Promontory’s prostate cancer trial reaches patient enrolment milestone

PT-112 is being evaluated for its safety and efficacy in people with late-stage mCRPC in the trial.

Vishnu Priyan March 11 2024

Promontory Therapeutics has announced the completion of subject enrolment for its Phase II clinical trial of PT-112, a lead therapeutic candidate for metastatic castration-resistant prostate cancer (mCRPC).

The trial met the target enrolment of 109 participants, who were treated priorly with a minimum of three life-prolonging treatments and showed radiographic disease progression.

Subjects having bone-only metastatic disease are also part of the trial. These patients should have received standard of care of androgen receptor signalling inhibitors, taxane chemotherapies and any other FDA approved drug based on overall survival.

A small-molecule conjugate of pyrophosphate, PT-112 is being evaluated for its safety and efficacy in people with late-stage mCRPC.

The clinical trial is being conducted across 32 study centres in the US and France.

It will also assess immune activation triggered by PT-112 monotherapy and its effects on circulating tumour cells and circulating tumour deoxyribonucleic acid (ctDNA).

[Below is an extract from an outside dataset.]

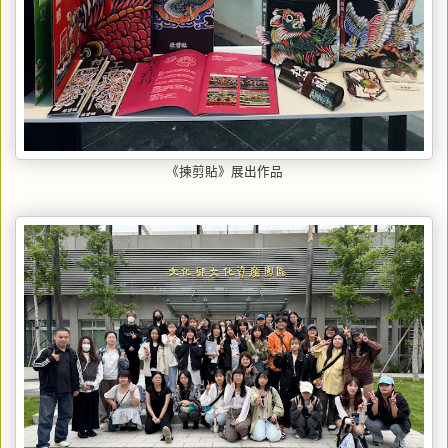
《揀剪貼》展出作品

Promontory is preparing for a Type C meeting with the US regulator in the second half of this year, which will be followed by an End-of-Phase II meeting.

The company also plans to hold talks with European regulatory authorities.

On a first in-human trial, PT-112 showed to have a robust safety profile and demonstrated to provide durable responses in heavily pre-treated subjects.

Promontory Therapeutics chief medical officer Johan Baeck said: “ This clinical trial is the largest study to date of PT-112 and will establish the optimal dose in line with the FDA's Project Optimus, as well as proof of concept in our late-line mCRPC patient population.

“Data from our earlier Phase I/II studies have shown that PT-112 is clinically safe and active, and promotes immunogenic cancer cell death induced by the inhibition of ribosomal biogenesis, which is a promising mechanism of action for late-stage patients with prostate cancer — an  'immune-cold' disease with no broadly approved and effective immunotherapy.”

In October 2022, the company received a patent from United States Patent  and Trademark Office for PT-112 as an immuno-modulatory  agent, both as a monotherapy and in combination with other immunotherapy approaches.